▸ **Work to complete**:
Please write out the part of the essay on atheism and morality from "What I want is not" up to and including "told them to.", word for word.

▸ **Passage provided**:
Obviously I do not fall under that umbrella; I think about it in that I am here writing. Many religious adherents have stated they believe atheists “hate” God, or some variation of that thought, but I don’t hate God–I just think the general conception of God has so many faults I cannot believe in Him or Her as He or She stands. Too many humans have given God too many different and wildly incongruous personality traits over too many years for me to believe that God is timeless and eternal and wholly separate from Earth. There are too many inconsistencies in the Bible, for all Kent and Eric Hovind have tried to convince me otherwise (even a cursory reading of only the most popular parts of the Bible can find several inconsistencies).

“More than anything else, our unbelievers seek relief from the panic that grips them when they realise their values are rejected by much of humankind.” No, Author — why must you ascribe thoughts to me that I have never had? I am not panicked any more than you are by the fact that there are people who do not believe as you believe–I just despair that there is so much sadness and inequality, I despair that there are those that are starving not because of a lack of food, but because of a lack of human decency. I despair that there are sweatshops in far too many countries, and that so many people so readily support them in the quest for a dollar. If there is a flaw in my vision of morality, please tell me and I will attempt to rectify. I do not believe my morality is flawed merely because a 9th century BC shepherd didn’t think of it first, nor because a 1st century Ascetic did not preach them on a mountain (though, to a degree, he did what with the Golden Rule and all).

What I want is not to press my ideals upon others–what I want is a dialogue whose goal is purely to identify how to improve the human condition, to improve happiness worldwide. I understand there are those who would want to stand by their prejudices and racism, but here is my rule of thumb in a nutshell (if you can find fault in my method, I will attempt to improve it):

Homosexuality, whose happiness does it damage? Strict religious devotees. Why does it damage their happiness? Because someone told them to.

Strict religious devotees, whose happiness do they damage? Homosexuals. Why does it damage their happiness? Because a 4th century book told those devotees to treat other humans as less than human (or at least as less than themselves).

Which seems more grounded in the ideals of the Golden Rule?

This is obviously a small scale application, but I do hope it paints a picture of how we could use a series of similar questions to create a morality that maximizes universal happiness.

Then again, maybe I am just a crazy optimist…

That wraps up the article. I think I have, through the last four parts of this series, tackled his most egregious statements he made as to my own personal beliefs. I think his article shows a closed mindedness, and being as made simple statements that a conversation with even a single atheist could have proven false, I feel as though the author is as set in his beliefs as he believes your everyday atheist is.

Transcribed page contents

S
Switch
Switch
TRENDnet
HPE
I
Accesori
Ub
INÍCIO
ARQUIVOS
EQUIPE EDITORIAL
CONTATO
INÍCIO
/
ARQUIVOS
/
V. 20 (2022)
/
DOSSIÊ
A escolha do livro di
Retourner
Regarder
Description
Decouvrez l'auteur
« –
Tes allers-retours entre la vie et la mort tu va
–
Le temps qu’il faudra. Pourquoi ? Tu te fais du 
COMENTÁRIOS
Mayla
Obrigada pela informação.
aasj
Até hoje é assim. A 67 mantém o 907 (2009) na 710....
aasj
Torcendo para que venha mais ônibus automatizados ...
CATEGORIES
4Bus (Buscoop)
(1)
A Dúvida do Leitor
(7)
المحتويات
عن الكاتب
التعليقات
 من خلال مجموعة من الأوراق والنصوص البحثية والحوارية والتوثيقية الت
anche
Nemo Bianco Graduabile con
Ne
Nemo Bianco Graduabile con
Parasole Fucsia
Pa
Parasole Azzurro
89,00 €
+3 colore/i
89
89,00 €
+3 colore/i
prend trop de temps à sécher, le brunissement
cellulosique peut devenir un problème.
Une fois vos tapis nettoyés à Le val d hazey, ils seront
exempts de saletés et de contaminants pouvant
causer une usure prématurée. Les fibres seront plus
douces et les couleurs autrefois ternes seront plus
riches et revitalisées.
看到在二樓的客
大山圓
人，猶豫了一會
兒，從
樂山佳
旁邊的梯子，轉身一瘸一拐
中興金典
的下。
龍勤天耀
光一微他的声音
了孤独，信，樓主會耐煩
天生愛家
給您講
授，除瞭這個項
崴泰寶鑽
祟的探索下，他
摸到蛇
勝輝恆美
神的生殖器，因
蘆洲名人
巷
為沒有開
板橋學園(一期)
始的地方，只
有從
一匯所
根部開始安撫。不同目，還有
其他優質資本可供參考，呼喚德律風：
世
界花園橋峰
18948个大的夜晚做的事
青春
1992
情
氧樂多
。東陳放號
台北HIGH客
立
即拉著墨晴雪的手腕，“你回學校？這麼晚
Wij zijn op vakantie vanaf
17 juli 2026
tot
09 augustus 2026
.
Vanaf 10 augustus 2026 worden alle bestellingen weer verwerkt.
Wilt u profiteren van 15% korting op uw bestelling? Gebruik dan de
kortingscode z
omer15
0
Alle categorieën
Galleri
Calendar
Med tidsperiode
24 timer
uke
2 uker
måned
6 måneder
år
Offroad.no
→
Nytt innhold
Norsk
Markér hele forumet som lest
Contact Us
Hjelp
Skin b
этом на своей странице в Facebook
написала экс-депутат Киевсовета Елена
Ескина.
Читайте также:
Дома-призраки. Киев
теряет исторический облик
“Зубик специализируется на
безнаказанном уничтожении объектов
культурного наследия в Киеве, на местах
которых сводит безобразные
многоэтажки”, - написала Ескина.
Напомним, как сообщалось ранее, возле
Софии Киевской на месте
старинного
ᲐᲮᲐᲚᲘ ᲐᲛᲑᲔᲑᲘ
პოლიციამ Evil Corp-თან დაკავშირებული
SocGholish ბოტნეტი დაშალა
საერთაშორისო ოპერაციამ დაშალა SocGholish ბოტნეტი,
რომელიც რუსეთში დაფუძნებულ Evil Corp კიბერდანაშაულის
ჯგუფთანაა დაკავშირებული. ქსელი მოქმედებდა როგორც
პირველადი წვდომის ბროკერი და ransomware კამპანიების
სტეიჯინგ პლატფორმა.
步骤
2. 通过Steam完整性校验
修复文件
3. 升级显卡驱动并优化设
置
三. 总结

▸ **Written reply**:
What I want is not to press my ideals upon others–what I want is a dialogue whose goal is purely to identify how to improve the human condition, to improve happiness worldwide. I understand there are those who would want to stand by their prejudices and racism, but here is my rule of thumb in a nutshell (if you can find fault in my method, I will attempt to improve it):

Homosexuality, whose happiness does it damage? Strict religious devotees. Why does it damage their happiness? Because someone told them to.